My entire work life is devoted to getting benefits for people like the ones mentioned in this article, so I know well the frustration associated with negotiating with these particular government bureaucracies -- I do it for a living. Justice delayed is often, as Ardiril suggests, justice denied. However, I guess I shared this article with you all because it's about some poor people finally getting some money so they can buy food right around a holiday that's traditionally associated with eating well, and I thought that was kind of cool. Nothing more. As such, I don't agree, Ardiril, that "This is not a happy story in any way but a highly polished turd." I suspect that not all of my clients who benefited from this class action (admittedly in a very delayed fashion) feel the same way as you do.

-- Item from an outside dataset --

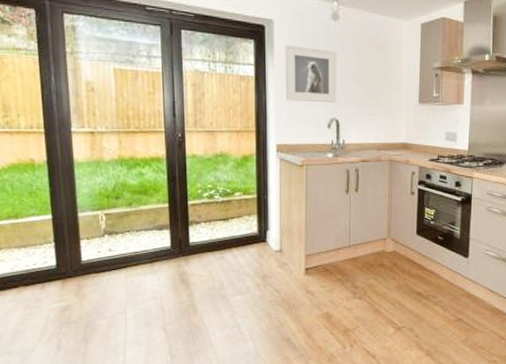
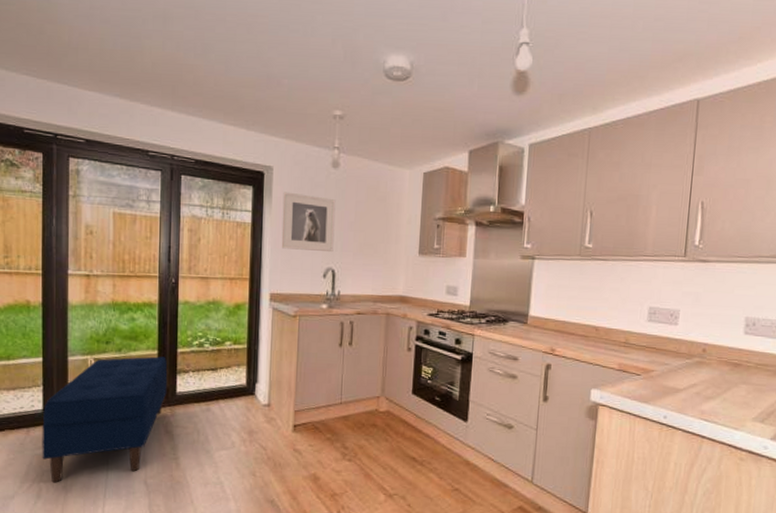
bench: none [57,209,180,334] -> present [42,356,168,483]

That made me feel happy and very, very angry in about equal measure. As Miko points out, most people (in the story) wanted to help others or just luxuriate in those things many of us take for granted. But as Ardiril says, this is polishing a turd. That people should be so impoverished and so used to poverty in a society that can suddenly find billions for wars and bailouts is quite sickening. (Even though some people are glad that their turds have been polished, which we can all understand).
Good on the Urban Justice Center though. I'd volunteer if I lived in NYNY.
It's undeniable that this story is, at its base, one of abject poverty and of a bureaucracy's failure. (I'm positively shocked at the allowances mentioned in passing: $107 a month? I could just squeak by on that if I had all day to cook and unlimited free fuel, but not otherwise.)
No, the joy is twofold: seeing some people in need actually get the benefits they had long ago given up hope of receiving, and (as Miko points out) seeing how many of them are willing to share what they've received.
It's amazing to me that, living in grinding need, the first impulse of many upon receiving a bounty is to spread it around. I'm not sure I'd have such a generous impulse in those circumstances.